Polyhymnia (; ), alternatively Polymnia (Πολύμνια), was, in Greek mythology, the Muse of sacred poetry, sacred hymn, dance and eloquence, as well as agriculture and pantomime.

Etymology 
Polyhymnia name comes from the Greek words "poly", meaning "many", and "hymnos", which means "praise".

Appearance 
Polymnia is depicted as very serious, pensive and meditative, and often holding a finger to her mouth, dressed in a long cloak and veil and resting her elbow on a pillar. Polyhymnia is also sometimes credited as being the Muse of geometry and meditation.

In Bibliotheca historica, Diodorus Siculus wrote, "Polyhymnia, because by her great (polle) praises (humnesis) she brings distinction to writers whose works have won for them immortal fame...".

## EXERCISE DATA
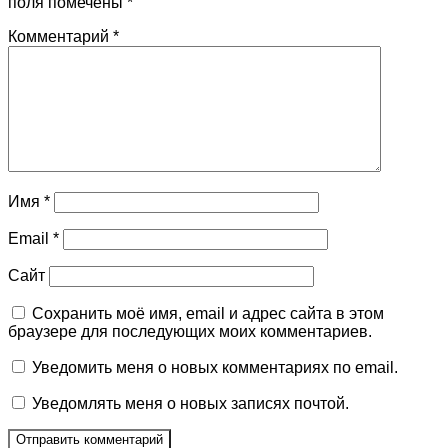
поля помечены
*
Комментарий
*
Имя
*
Email
*
Сайт
Сохранить моё имя, email и адрес сайта в этом
браузере для последующих моих комментариев.
Уведомить меня о новых комментариях по email.
Уведомлять меня о новых записях почтой.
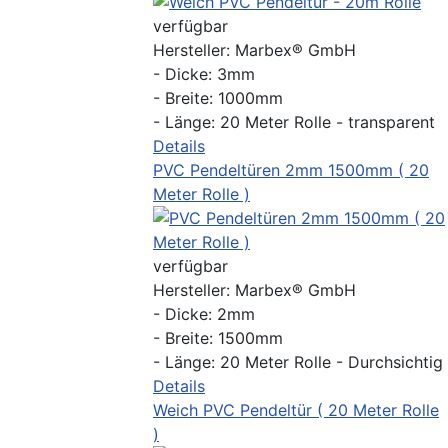
verfügbar
Hersteller:
Marbex® GmbH
- Dicke: 3mm
- Breite: 1000mm
- Länge: 20 Meter Rolle - transparent
Details
PVC Pendeltüren 2mm 1500mm ( 20
Meter Rolle )
verfügbar
Hersteller:
Marbex® GmbH
- Dicke: 2mm
- Breite: 1500mm
- Länge: 20 Meter Rolle - Durchsichtig
Details
Weich PVC Pendeltür ( 20 Meter Rolle
)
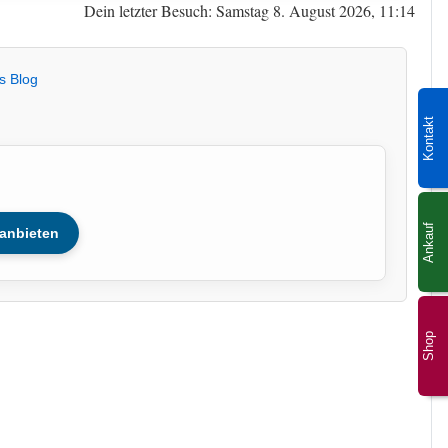
Dein letzter Besuch: Samstag 8. August 2026, 11:14
s Blog
Kontakt
Ankauf
anbieten
Shop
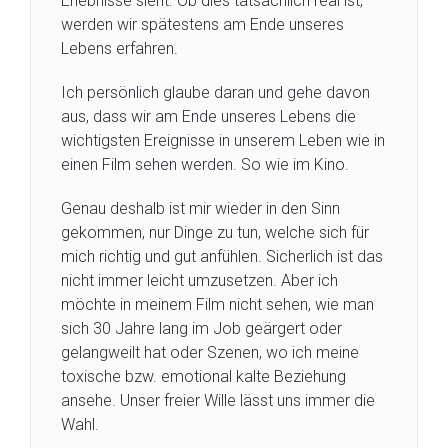
Erlebnisse sieht. Ob dies tatsächlich real ist,
werden wir spätestens am Ende unseres
Lebens erfahren.
Ich persönlich glaube daran und gehe davon
aus, dass wir am Ende unseres Lebens die
wichtigsten Ereignisse in unserem Leben wie in
einen Film sehen werden. So wie im Kino.
Genau deshalb ist mir wieder in den Sinn
gekommen, nur Dinge zu tun, welche sich für
mich richtig und gut anfühlen. Sicherlich ist das
nicht immer leicht umzusetzen. Aber ich
möchte in meinem Film nicht sehen, wie man
sich 30 Jahre lang im Job geärgert oder
gelangweilt hat oder Szenen, wo ich meine
toxische bzw. emotional kalte Beziehung
ansehe. Unser freier Wille lässt uns immer die
Wahl.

## WHAT THE EXERCISE ASKS
Reproduce the passage on Polyhymnia above in full, word for word.

## ANSWER BOX
Polyhymnia (; ), alternatively Polymnia (Πολύμνια), was, in Greek mythology, the Muse of sacred poetry, sacred hymn, dance and eloquence, as well as agriculture and pantomime.

Etymology 
Polyhymnia name comes from the Greek words "poly", meaning "many", and "hymnos", which means "praise".

Appearance 
Polymnia is depicted as very serious, pensive and meditative, and often holding a finger to her mouth, dressed in a long cloak and veil and resting her elbow on a pillar. Polyhymnia is also sometimes credited as being the Muse of geometry and meditation.

In Bibliotheca historica, Diodorus Siculus wrote, "Polyhymnia, because by her great (polle) praises (humnesis) she brings distinction to writers whose works have won for them immortal fame...".